Reports from the Economic Front

a blog by Marty Hart-Landsberg

MAY DAY IS Coming

Make your plans—International Workers’ Day (May Day)  is coming.

SATURDAY, MAY 1st
Portland Oregon May Day March and Rally
Immigrants’ Rights Are Workers’ Rights!

11am: Gather at the SW Park Blocks (SW Park and Salmon)
12pm: Rally
1pm: March

mayday2010compressedflyer.jpg

For more information on the Portland rally and march visit: http://maydaypdx.blogspot.com/

For more information on the history of May Day check out the following sites:

http://www.iww.org/projects/mayday/origins.shtml
http://www.marxists.org/subject/mayday/articles/tracht.html

Sadly, although U.S. workers played a leading role in the origins of International Workers’ Day, little is known in this country about that history.  In brief, in 1866, leftwing and trade union organizations met in London to form the International Workingmen’s Association or First International.  Its aim was to build international solidarity among working people.  The last Congress of the First International was held in 1876.

In 1889,  left and labor activists met in Paris to found the Second International.  At that gathering, delegates heard from workers from the United States about their struggle for the 8 hour day.  In response, the Paris Congress adopted the following resolution:

The Congress decides to organize a great international demonstration, so that in all countries and in all cities on one appointed day the toiling masses shall demand of the state authorities the legal reduction of the working day to eight hours, as well as the carrying out of other decisions of the Paris Congress. Since a similar demonstration has already been decided upon for May 1, 1890, by the American Federation of Labor at its Convention in St. Louis, December, 1888, this day is accepted for the international demonstration. The workers of the various countries must organize this demonstration according to conditions prevailing in each country.

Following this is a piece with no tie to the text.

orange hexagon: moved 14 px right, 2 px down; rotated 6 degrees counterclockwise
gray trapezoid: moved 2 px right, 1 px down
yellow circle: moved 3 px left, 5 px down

The US government has since done what it can to rewrite the history of May Day.  For example, in 1921 the government declared May 1 to be “Americanization Day”.  In 1958 the government proclaimed it “Loyalty Day”.  Successive US presidents have continued this tradition, offering their own proclamations for the celebration of Loyalty Day.

Happily, despite their best efforts, they have failed to destroy the holiday’s true meaning–which is one of worker solidarity and empowerment rather than obedience to those in power.